> [WHAT THE TASK ASKS] Reproduce the data below word for word.

*** Opening of SUPPLIED MATERIAL ***

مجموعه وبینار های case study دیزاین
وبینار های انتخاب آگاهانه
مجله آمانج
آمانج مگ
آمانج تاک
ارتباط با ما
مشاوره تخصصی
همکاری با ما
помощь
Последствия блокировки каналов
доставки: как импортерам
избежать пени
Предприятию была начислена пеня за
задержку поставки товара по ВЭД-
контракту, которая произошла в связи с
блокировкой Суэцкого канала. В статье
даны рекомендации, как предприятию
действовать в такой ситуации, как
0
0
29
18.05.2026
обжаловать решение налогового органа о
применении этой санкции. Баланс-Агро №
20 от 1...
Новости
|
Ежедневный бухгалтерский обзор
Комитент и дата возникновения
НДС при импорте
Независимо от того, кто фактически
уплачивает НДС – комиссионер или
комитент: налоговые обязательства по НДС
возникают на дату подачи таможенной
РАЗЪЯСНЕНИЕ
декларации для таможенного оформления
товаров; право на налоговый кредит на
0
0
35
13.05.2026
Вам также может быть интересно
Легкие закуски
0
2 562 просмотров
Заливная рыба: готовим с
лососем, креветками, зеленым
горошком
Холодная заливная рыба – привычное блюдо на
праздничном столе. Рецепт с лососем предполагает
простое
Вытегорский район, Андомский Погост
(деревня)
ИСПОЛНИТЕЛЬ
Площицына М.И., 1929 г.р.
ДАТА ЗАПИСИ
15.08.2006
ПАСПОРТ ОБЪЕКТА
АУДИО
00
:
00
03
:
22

*** Close of SUPPLIED MATERIAL ***

> [COMPLETED EXERCISE]
مجموعه وبینار های case study دیزاین
وبینار های انتخاب آگاهانه
مجله آمانج
آمانج مگ
آمانج تاک
ارتباط با ما
مشاوره تخصصی
همکاری با ما
помощь
Последствия блокировки каналов
доставки: как импортерам
избежать пени
Предприятию была начислена пеня за
задержку поставки товара по ВЭД-
контракту, которая произошла в связи с
блокировкой Суэцкого канала. В статье
даны рекомендации, как предприятию
действовать в такой ситуации, как
0
0
29
18.05.2026
обжаловать решение налогового органа о
применении этой санкции. Баланс-Агро №
20 от 1...
Новости
|
Ежедневный бухгалтерский обзор
Комитент и дата возникновения
НДС при импорте
Независимо от того, кто фактически
уплачивает НДС – комиссионер или
комитент: налоговые обязательства по НДС
возникают на дату подачи таможенной
РАЗЪЯСНЕНИЕ
декларации для таможенного оформления
товаров; право на налоговый кредит на
0
0
35
13.05.2026
Вам также может быть интересно
Легкие закуски
0
2 562 просмотров
Заливная рыба: готовим с
лососем, креветками, зеленым
горошком
Холодная заливная рыба – привычное блюдо на
праздничном столе. Рецепт с лососем предполагает
простое
Вытегорский район, Андомский Погост
(деревня)
ИСПОЛНИТЕЛЬ
Площицына М.И., 1929 г.р.
ДАТА ЗАПИСИ
15.08.2006
ПАСПОРТ ОБЪЕКТА
АУДИО
00
:
00
03
:
22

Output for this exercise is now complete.